# Etching with coffee?



## mark76 (Oct 11, 2014)

On another forum I asked the question how I should etch a laminated carbon blade (plain laminate, no damascus). Apart from the "normal" answer, with ferric chloride, I also got another answer: strong coffee.

At first I though this was a joke. Then someone provided a pic of a knife etched with coffee. I then thought it was a sediment of the coffee on the knife that darkened the blade. But then more people chimed in, with pictures, and told me the color change was durable. 

Here are some pics from that thread (knives by Toni Oostendorp/Guido van Poppel).

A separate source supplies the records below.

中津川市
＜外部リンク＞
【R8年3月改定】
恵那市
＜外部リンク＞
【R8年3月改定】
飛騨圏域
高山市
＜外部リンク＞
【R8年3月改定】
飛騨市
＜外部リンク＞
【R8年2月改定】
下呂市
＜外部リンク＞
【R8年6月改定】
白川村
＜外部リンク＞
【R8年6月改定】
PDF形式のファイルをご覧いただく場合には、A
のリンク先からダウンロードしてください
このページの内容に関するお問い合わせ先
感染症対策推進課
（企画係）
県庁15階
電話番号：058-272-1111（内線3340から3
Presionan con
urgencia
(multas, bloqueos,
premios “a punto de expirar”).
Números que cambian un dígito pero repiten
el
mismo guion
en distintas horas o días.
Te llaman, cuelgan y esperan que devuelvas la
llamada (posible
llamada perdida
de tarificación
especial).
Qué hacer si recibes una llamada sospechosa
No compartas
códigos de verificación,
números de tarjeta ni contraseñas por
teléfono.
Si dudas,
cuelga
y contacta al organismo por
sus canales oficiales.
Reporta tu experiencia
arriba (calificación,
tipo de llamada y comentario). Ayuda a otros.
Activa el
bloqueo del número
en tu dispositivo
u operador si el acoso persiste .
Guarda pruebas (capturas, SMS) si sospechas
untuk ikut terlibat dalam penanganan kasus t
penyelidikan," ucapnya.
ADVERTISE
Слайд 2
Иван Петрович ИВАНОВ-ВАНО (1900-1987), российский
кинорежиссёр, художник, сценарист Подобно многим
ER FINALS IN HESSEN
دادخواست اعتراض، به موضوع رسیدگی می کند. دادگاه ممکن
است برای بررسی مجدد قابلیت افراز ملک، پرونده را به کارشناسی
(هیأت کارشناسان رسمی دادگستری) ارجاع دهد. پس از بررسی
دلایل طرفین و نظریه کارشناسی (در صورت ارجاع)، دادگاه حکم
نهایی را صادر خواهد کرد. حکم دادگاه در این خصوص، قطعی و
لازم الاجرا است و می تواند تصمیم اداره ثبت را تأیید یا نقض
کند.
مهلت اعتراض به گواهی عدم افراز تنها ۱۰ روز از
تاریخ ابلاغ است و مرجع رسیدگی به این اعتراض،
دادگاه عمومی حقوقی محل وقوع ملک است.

A knife etched with ferric chloride:







The same knife, but now etched with coffee (rightmost knife): 






Another blade etched with coffee:






My question is: what happens here chemically? Is it etching what happens? And how durable is this etching or whatever happens?


----------



## EdipisReks (Oct 11, 2014)

Coffee is acidic.


----------



## mark76 (Oct 11, 2014)

That is correct. But only barely. Just a little bit more than cow's milk, but less than, e.g., beer. Still we don't etch with beer.


----------



## Tall Dark and Swarfy (Oct 12, 2014)

The most powerful acid in coffee is phosphoric acid which is a commercial etchant. Or perhaps it's creating a very thin phosphate conversion coating?

Cheers,

Rick


----------



## Benuser (Oct 12, 2014)

I use dabbing with hot strong coffee to force a patina on previously degreased carbon blades. Results may vary with the used coffee, though. Remember it will dull the edge as well, so clean the very edge immediately by slicing softly in a piece of cork.


----------



## Casaluz (Nov 13, 2014)

Pardon my ignorance... what does etching do or what is it? why would you want to do it or not do it? are there any threads on this?


----------



## Benuser (Nov 13, 2014)

Some use etching to revive a damascus pattern. But most common use is forcing a patina with carbon monosteel blades to protect against active rust. Search for patina.


----------



## Casaluz (Nov 13, 2014)

Ok great, thank you


----------



## toddnmd (Nov 13, 2014)

Hot vinegar is another way to do an etch with a common household supply. The knife will probably need a touch up afterwards, as the acid does also act a bit on the edge.


----------